| Work to complete |
Set out every line of the listing below as a JSON list of strings, one string per line, with blank lines skipped and the pictures left out.
##### Given information
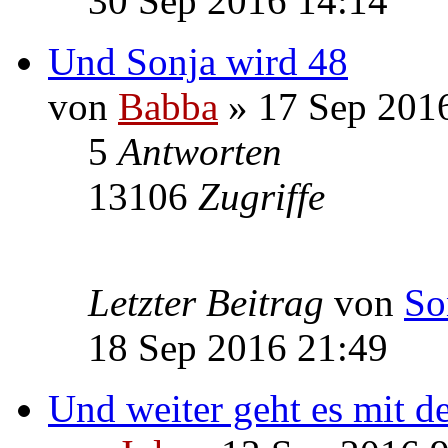
30 Sep 2016 14:14
Und Sonja wird 48
von
Babba
» 17 Sep 201
5
Antworten
13106
Zugriffe
Letzter Beitrag
von
So
18 Sep 2016 21:49
Und weiter geht es mit de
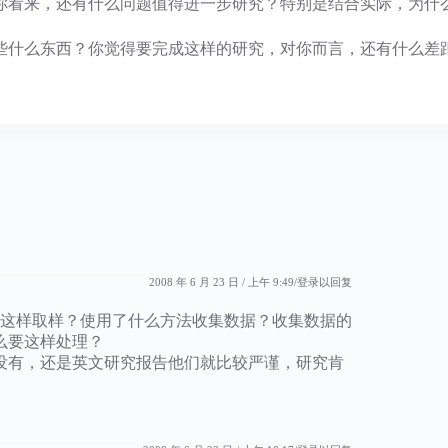
看来，还有什么问题值得进一步研究？特别是结合实际，为什
什么东西？你觉得要完成这样的研究，对你而言，还有什么差
2008 年 6 月 23 日 / 上午 9:49
登录以回复
么这样取样？使用了什么方法收集数据？收集数据的
么要这样处理？
没有，还是英文研究报告他们就比较严谨，研究肯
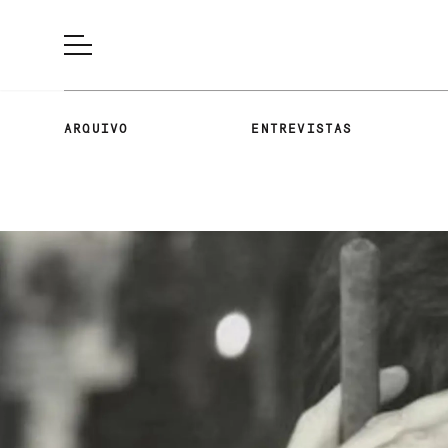
ARQUIVO
ENTREVISTAS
##########
| Answer section |
[
  "30 Sep 2016 14:14",
  "Und Sonja wird 48",
  "von",
  "Babba",
  "» 17 Sep 201",
  "5",
  "Antworten",
  "13106",
  "Zugriffe",
  "Letzter Beitrag",
  "von",
  "So",
  "18 Sep 2016 21:49",
  "Und weiter geht es mit de",
  "看来，还有什么问题值得进一步研究？特别是结合实际，为什",
  "什么东西？你觉得要完成这样的研究，对你而言，还有什么差",
  "2008 年 6 月 23 日 / 上午 9:49",
  "登录以回复",
  "么这样取样？使用了什么方法收集数据？收集数据的",
  "么要这样处理？",
  "没有，还是英文研究报告他们就比较严谨，研究肯",
  "ARQUIVO",
  "ENTREVISTAS"
]